Morandini de retour sur CNews dès le lendemain de la confirmation de sa peine

Définitivement condamné pour corruption de mineurs, Morandini reste sur CNews Définitivement condamné pour corruption de mineurs, Morandini reste sur CNews

🔥 Les essentiels de cette actualité

  • La Cour de cassation a confirmé la condamnation de Jean-Marc Morandini pour corruption de mineurs via des messages indécents, mais il est revenu sur CNews le lendemain, affirmant une provocation flagrante malgré les faits graves.
  • La direction de Canal+ assume pleinement de maintenir l’animateur à l’antenne, en arguant qu’il n’est plus en contact avec des mineurs, ce qui évite d’aborder son inscription au fichier des délinquants sexuels.
  • Les échanges virtuels avec des adolescents de 15 ans, jugés prédateurs, ont entraîné une peine aggravée de deux ans de prison avec sursis, interdisant définitivement toute activité auprès de mineurs.
  • Sous la protection de Vincent Bolloré, CNews offre un sanctuaire à Morandini malgré les condamnations, ce qui remet en question l’éthique médiatique de la chaîne dans son ensemble.

Le 14 janvier, la Cour de cassation a confirmé un arrêt définitif contre Jean-Marc Morandini pour des messages envoyés à trois adolescents entre 2009 et 2016. Dès le lendemain, à 10h30, l’animateur était pourtant de retour sur CNews avec Morandini Live, une provocation médiatique au lendemain d’une condamnation pour corruption de mineurs.

La direction du groupe assume d’ailleurs ouvertement cette position. « On assume complètement » le maintien à l’antenne de Jean-Marc Morandini, a déclaré jeudi Gérald-Brice Viret, directeur général de Canal+ France.

Ce 16 janvier, devant l’Association des journalistes médias, il a tenté de justifier cette décision en affirmant qu’« il n’est en contact avec aucun mineur à CNews », et ce « depuis très longtemps ». Un argument qui évite soigneusement la question de l’exemplarité d’un animateur désormais inscrit au fichier des délinquants sexuels.

Le sanctuaire Bolloré au-dessus des lois

La chronologie des faits est accablante : elle remonte à 2009 avec un jeune de 16 ans, puis à 2013 et 2015-2016 avec deux garçons de 15 ans. Les messages contenaient des échanges virtuels que la justice a jugés indécents, loin de la simple « drague » invoquée par son entourage pour minimiser les faits.

En décembre 2022, le tribunal correctionnel de Paris a prononcé un an de prison avec sursis. En appel, le 21 mars 2025, la sentence a été aggravée : deux ans de prison avec sursis, 20 000 euros d’amende, interdiction à vie d’exercer auprès de mineurs et inscription au fichier des délinquants sexuels (FIJAIS).

Pour comprendre comment une telle présence est possible, il faut remonter à 2016, lors de son arrivée à iTélé.

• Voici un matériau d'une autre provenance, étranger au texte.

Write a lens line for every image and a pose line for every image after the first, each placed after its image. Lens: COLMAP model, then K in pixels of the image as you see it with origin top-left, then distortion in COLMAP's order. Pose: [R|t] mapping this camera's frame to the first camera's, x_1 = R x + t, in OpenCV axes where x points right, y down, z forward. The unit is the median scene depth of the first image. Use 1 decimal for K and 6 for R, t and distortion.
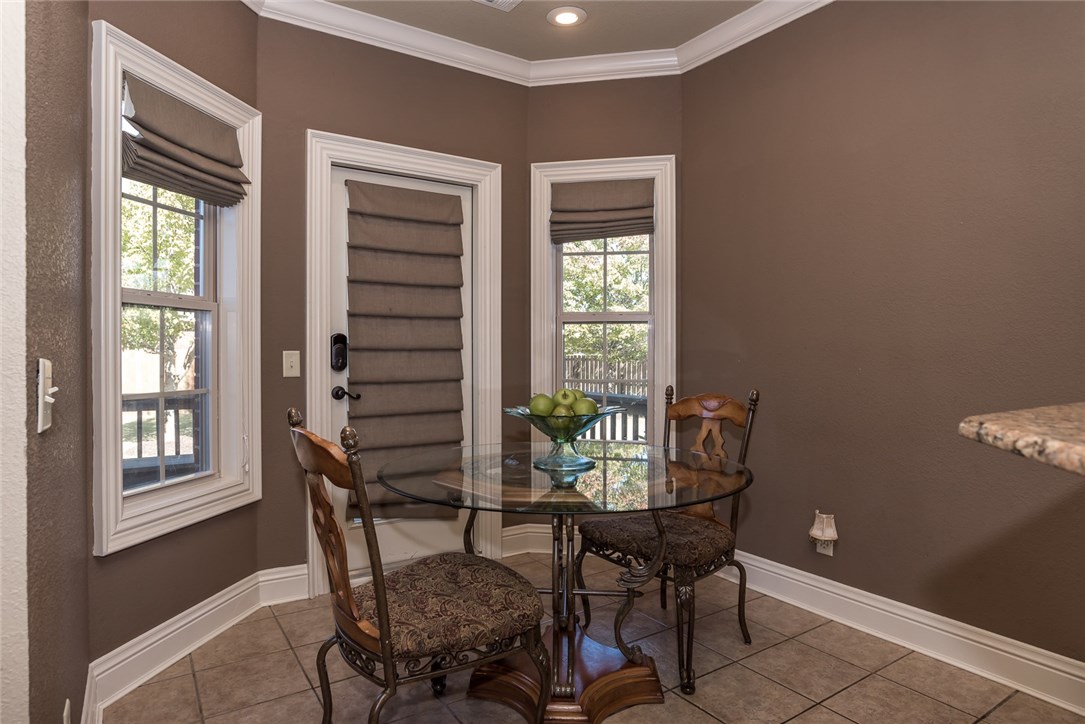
lens RADIAL K [[628.3, 0, 525.8], [0, 628.3, 360.3], [0, 0, 1]] dist [-0.001204, -0.000377]
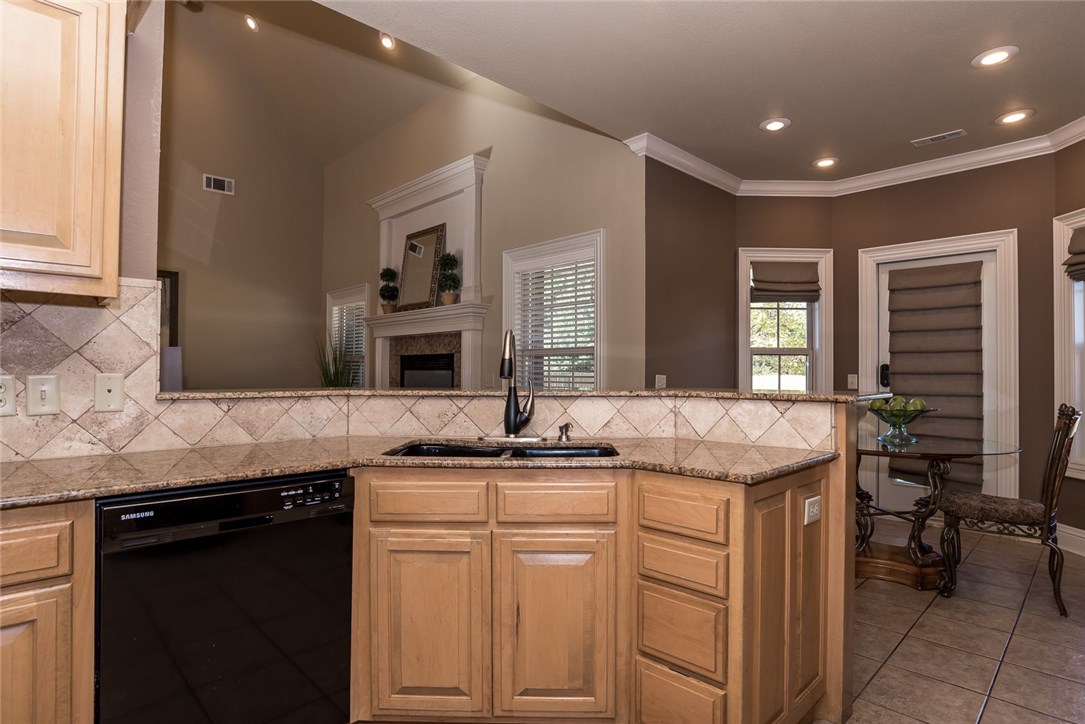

Alors qu’il venait d’être mis en examen, les syndicats avaient lancé une grève massive : un tiers des journalistes ont préféré démissionner plutôt que de cautionner son embauche.

Écarté partout ailleurs, Morandini a bénéficié d’une complaisance totale chez CNews. Vincent Bolloré, en s’affranchissant de toute éthique médiatique, lui a offert un sanctuaire. C’est ce système qui lui permet aujourd’hui de conserver son émission malgré son statut de condamné.

Des échanges condamnables et une défense déconnectée

Au cœur de l’affaire figurent des échanges virtuels que la défense tente de présenter comme du « badinage ». En 2013, avec un adolescent de 15 ans, les messages contenaient des formulations comme « est-ce que tu bandes ? », accompagnées d’emojis déplacés.

« Alors que l’avocat plaide une simple « imprudence », la justice y a vu une corruption de la jeunesse. Un témoignage mentionne également une demande de se déshabiller dès 2009 : un comportement prédateur qui dément le « jeu en ligne » décrit par l’intéressé. »

Parallèlement, une seconde affaire pour harcèlement sexuel entache le CV de l’animateur. Elle concerne la web-série « Les Faucons », dans laquelle des comédiens auraient été poussés à la nudité lors de castings. En appel, en janvier 2025, la peine a été durcie à dix-huit mois de prison avec sursis.

Malgré cette accumulation de condamnations pour des délits sexuels et du harcèlement, CNews choisit de maintenir à l’antenne une personnalité officiellement bannie de toute activité avec des mineurs : une décision qui interroge sur les valeurs défendues par la chaîne.